Barplots are useful for for conveying the size of each set/group.

ssvFeatureBars(olaps)

6.2 Pie chart

Pie charts are an alternative to barplots but are generally more difficult to interpret.

ssvFeaturePie(olaps)

6.3 Venn diagram

Venn diagrams show the number of items falling into each overlap category. At release, seqsetvis is limited to displaying 3 sets via venn diagram. This will be increased in a future update.

ssvFeatureVenn(olaps)

6.4 Euler diagram

Often confused with Venn diagrams, Euler diagrams attempt to convey the size of each set and the degree to which the overlap with circles or ellipses of varying sizes. For data of any appreciable complexity, Euler diagrams are approximations by neccessity.

There is no hard limit to the number of sets seqsetvis can show in an Euler diagram but computation time increases rapidly along with the inaccuracy of approximation.

ssvFeatureEuler(olaps)

6.5 Binary Heatmap

An alternative to Venn/Euler diagrams, this “heatmap” contains one column per set and one row per item with item membership per set mapped to color. In this example black indicates TRUE for membership hence the top 2/3 is black for all three sets.

ssvFeatureBinaryHeatmap(olaps)

7 Visualization of genomic signal, ssvSignal*

The ssvSignal* family of functions all take as input continuous signal data mapped to the genome. This type of data is generally stored in bedGraph, wiggle, or bigWig format.
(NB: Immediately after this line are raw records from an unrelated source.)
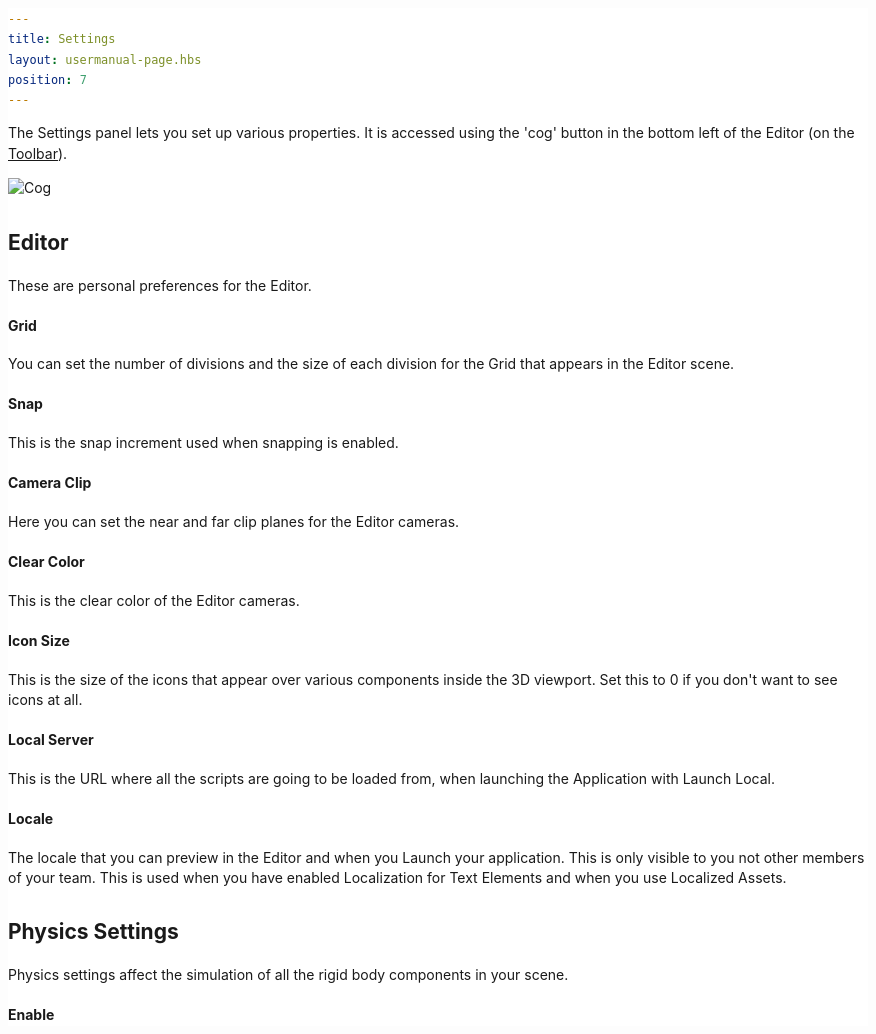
 ```yaml
---
title: Settings
layout: usermanual-page.hbs
position: 7
---
```


The Settings panel lets you set up various properties. It is accessed using the 'cog' button in the bottom left of the Editor (on the [Toolbar][1]).

![Cog][2]

## Editor

These are personal preferences for the Editor.

#### Grid

You can set the number of divisions and the size of each division for the Grid that appears in the Editor scene.

#### Snap

This is the snap increment used when snapping is enabled.

#### Camera Clip

Here you can set the near and far clip planes for the Editor cameras.

#### Clear Color

This is the clear color of the Editor cameras.

#### Icon Size

This is the size of the icons that appear over various components inside the 3D viewport. Set this to 0 if you don't want to see icons at all.

#### Local Server

This is the URL where all the scripts are going to be loaded from, when launching the Application with Launch Local.

#### Locale

The locale that you can preview in the Editor and when you Launch your application. This is only visible to you not other members of your team. This is used when you
have enabled Localization for Text Elements and when you use Localized Assets.

## Physics Settings

Physics settings affect the simulation of all the rigid body components in your scene.

#### Enable


[1]: /user-manual/designer/menus-and-toolbar
[2]: /images/user-manual/editor/settings/cog.jpg
[3]: /user-manual/assets/cubemaps
[4]: /images/user-manual/editor/settings/gamma-correction.jpg
[5]: https://developer.nvidia.com/gpugems/gpugems3/part-iv-image-effects/chapter-24-importance-being-linear
[6]: /user-manual/designer/loading-screen
[7]: /user-manual/packs/components/model
[8]: /user-manual/packs/components/element
[9]: /user-manual/optimization/batching
[10]: /user-manual/graphics/layers/
[11]: /user-manual/user-interface/localization
[12]: /images/user-manual/editor/settings/lightmapping-settings.png
[13]: /user-manual/graphics/lighting/runtime-lightmaps/#soft-directional-light
[14]: /user-manual/graphics/lighting/runtime-lightmaps/#baking-an-environment-light
[15]: /user-manual/graphics/lighting/runtime-lightmaps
At this time, seqsetvis directly supports the bigwig format and creating pileups from indexed .bam files.
This is accomplished via the ssvFetchBigwig() and ssvFetchBam() functions.
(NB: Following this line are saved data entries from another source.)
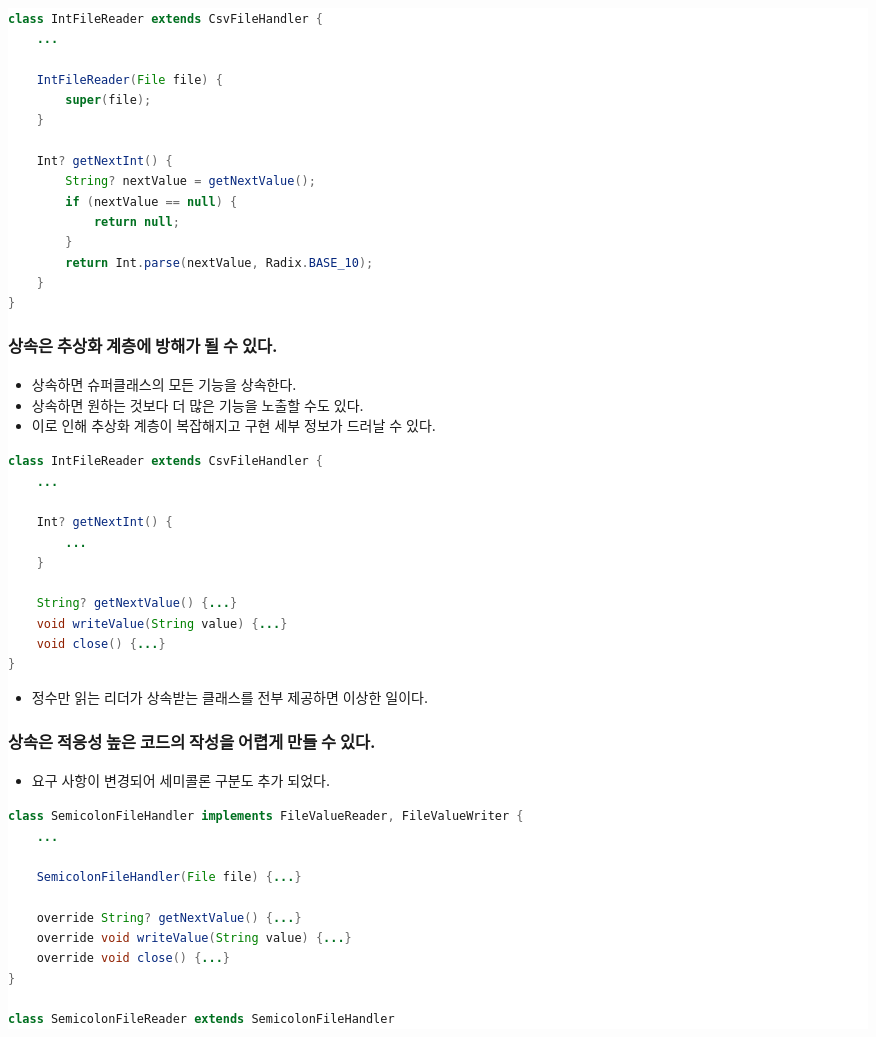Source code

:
 ```java
class IntFileReader extends CsvFileHandler {
    ...

    IntFileReader(File file) {
        super(file);
    }

    Int? getNextInt() {
        String? nextValue = getNextValue();
        if (nextValue == null) {
            return null;
        }
        return Int.parse(nextValue, Radix.BASE_10);
    }
}
```

### 상속은 추상화 계층에 방해가 될 수 있다.
- 상속하면 슈퍼클래스의 모든 기능을 상속한다.
- 상속하면 원하는 것보다 더 많은 기능을 노출할 수도 있다.
- 이로 인해 추상화 계층이 복잡해지고 구현 세부 정보가 드러날 수 있다.

```java
class IntFileReader extends CsvFileHandler {
    ...

    Int? getNextInt() {
        ...
    }

    String? getNextValue() {...}
    void writeValue(String value) {...}
    void close() {...}
}
```

- 정수만 읽는 리더가 상속받는 클래스를 전부 제공하면 이상한 일이다.

### 상속은 적응성 높은 코드의 작성을 어렵게 만들 수 있다.
- 요구 사항이 변경되어 세미콜론 구분도 추가 되었다.

```java
class SemicolonFileHandler implements FileValueReader, FileValueWriter {
    ...

    SemicolonFileHandler(File file) {...}

    override String? getNextValue() {...}
    override void writeValue(String value) {...}
    override void close() {...}
}

class SemicolonFileReader extends SemicolonFileHandler
```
If you don’t have .bigWig (or .bigwig or .bw) files you should be able to easily generate some using rtracklayer export.bw() alongside import.bedGraph() or import.wig() as appropriate.

7.1 Loading bigwig data

bigwig_files = c(
    system.file("extdata", "MCF10A_CTCF_FE_random100.bw", 
                package = "seqsetvis"),
    system.file("extdata", "MCF10AT1_CTCF_FE_random100.bw", 
                package = "seqsetvis"),
    system.file("extdata", "MCF10CA1_CTCF_FE_random100.bw", 
                package = "seqsetvis")
)
names(bigwig_files) = sub("_FE_random100.bw", "", basename(bigwig_files))
# names(bigwig_files) = letters[1:3]
olap_gr = CTCF_in_10a_overlaps_gr
target_size = quantile(width(olap_gr), .75)
window_size = 50
target_size = round(target_size / window_size) * window_size
olap_gr = resize(olap_gr, target_size, fix = "center")
bw_gr = ssvFetchBigwig(bigwig_files, olap_gr, win_size = window_size)

bw_gr
olap_gr = CTCF_in_10a_overlaps_gr
bw_gr = CTCF_in_10a_profiles_gr

Overlap information must be transformed into a factor tied to id to be useful.

olap_groups = ssvFactorizeMembTable(mcols(olap_gr))

7.2 Line plots

Line plots are perhaps the most natural and common type of visualization for this type of continuous genomic data. Many genome browsers and other BioC packages support this type of visualization. These other approaches are very good at show lot’s of different data of multiple types at single regions. In contrast, seqsetvis is focused on bringing in data from multiple regions simultaneously.

7.2.1 Individual line plots

Basic line plot of a subset of regions

# facet labels will display better if split into multiple lines
bw_gr$facet_label = sub("_", "\n", bw_gr$sample)
ssvSignalLineplot(bw_data = subset(bw_gr, id %in% 1:12), facet_ = "facet_label")